● GIVEN RECORDS:
--- Begin ---

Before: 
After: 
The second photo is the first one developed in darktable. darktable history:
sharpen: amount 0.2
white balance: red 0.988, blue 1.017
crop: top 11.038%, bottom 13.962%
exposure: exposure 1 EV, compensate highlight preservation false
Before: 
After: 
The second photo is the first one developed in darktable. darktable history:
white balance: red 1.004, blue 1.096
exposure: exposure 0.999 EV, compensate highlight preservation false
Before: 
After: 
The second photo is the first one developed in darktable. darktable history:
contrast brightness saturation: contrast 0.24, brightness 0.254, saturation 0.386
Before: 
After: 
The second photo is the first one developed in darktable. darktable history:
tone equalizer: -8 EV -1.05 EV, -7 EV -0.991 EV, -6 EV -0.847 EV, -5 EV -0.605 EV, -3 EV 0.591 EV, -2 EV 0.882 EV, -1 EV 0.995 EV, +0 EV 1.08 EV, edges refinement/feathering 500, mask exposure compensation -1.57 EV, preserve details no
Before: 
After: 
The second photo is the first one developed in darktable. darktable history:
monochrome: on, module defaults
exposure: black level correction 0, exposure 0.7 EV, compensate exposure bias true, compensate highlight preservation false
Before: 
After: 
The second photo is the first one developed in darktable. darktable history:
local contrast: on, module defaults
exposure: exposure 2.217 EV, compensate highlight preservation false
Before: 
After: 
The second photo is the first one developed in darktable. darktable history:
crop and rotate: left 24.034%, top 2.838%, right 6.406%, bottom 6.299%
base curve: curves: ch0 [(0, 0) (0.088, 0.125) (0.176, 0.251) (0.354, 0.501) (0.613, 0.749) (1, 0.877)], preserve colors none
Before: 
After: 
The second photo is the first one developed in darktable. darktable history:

--- End ---

● EXERCISE PROMPT: Render each non-blank line of the data above as a row of a Markdown table with the columns Row and Line, numbering the rows in order.

● EXERCISE RESPONSE:
| Row | Line |
|---|---|
| 1 | Before:  |
| 2 | After:  |
| 3 | The second photo is the first one developed in darktable. darktable history: |
| 4 | sharpen: amount 0.2 |
| 5 | white balance: red 0.988, blue 1.017 |
| 6 | crop: top 11.038%, bottom 13.962% |
| 7 | exposure: exposure 1 EV, compensate highlight preservation false |
| 8 | Before:  |
| 9 | After:  |
| 10 | The second photo is the first one developed in darktable. darktable history: |
| 11 | white balance: red 1.004, blue 1.096 |
| 12 | exposure: exposure 0.999 EV, compensate highlight preservation false |
| 13 | Before:  |
| 14 | After:  |
| 15 | The second photo is the first one developed in darktable. darktable history: |
| 16 | contrast brightness saturation: contrast 0.24, brightness 0.254, saturation 0.386 |
| 17 | Before:  |
| 18 | After:  |
| 19 | The second photo is the first one developed in darktable. darktable history: |
| 20 | tone equalizer: -8 EV -1.05 EV, -7 EV -0.991 EV, -6 EV -0.847 EV, -5 EV -0.605 EV, -3 EV 0.591 EV, -2 EV 0.882 EV, -1 EV 0.995 EV, +0 EV 1.08 EV, edges refinement/feathering 500, mask exposure compensation -1.57 EV, preserve details no |
| 21 | Before:  |
| 22 | After:  |
| 23 | The second photo is the first one developed in darktable. darktable history: |
| 24 | monochrome: on, module defaults |
| 25 | exposure: black level correction 0, exposure 0.7 EV, compensate exposure bias true, compensate highlight preservation false |
| 26 | Before:  |
| 27 | After:  |
| 28 | The second photo is the first one developed in darktable. darktable history: |
| 29 | local contrast: on, module defaults |
| 30 | exposure: exposure 2.217 EV, compensate highlight preservation false |
| 31 | Before:  |
| 32 | After:  |
| 33 | The second photo is the first one developed in darktable. darktable history: |
| 34 | crop and rotate: left 24.034%, top 2.838%, right 6.406%, bottom 6.299% |
| 35 | base curve: curves: ch0 [(0, 0) (0.088, 0.125) (0.176, 0.251) (0.354, 0.501) (0.613, 0.749) (1, 0.877)], preserve colors none |
| 36 | Before:  |
| 37 | After:  |
| 38 | The second photo is the first one developed in darktable. darktable history: |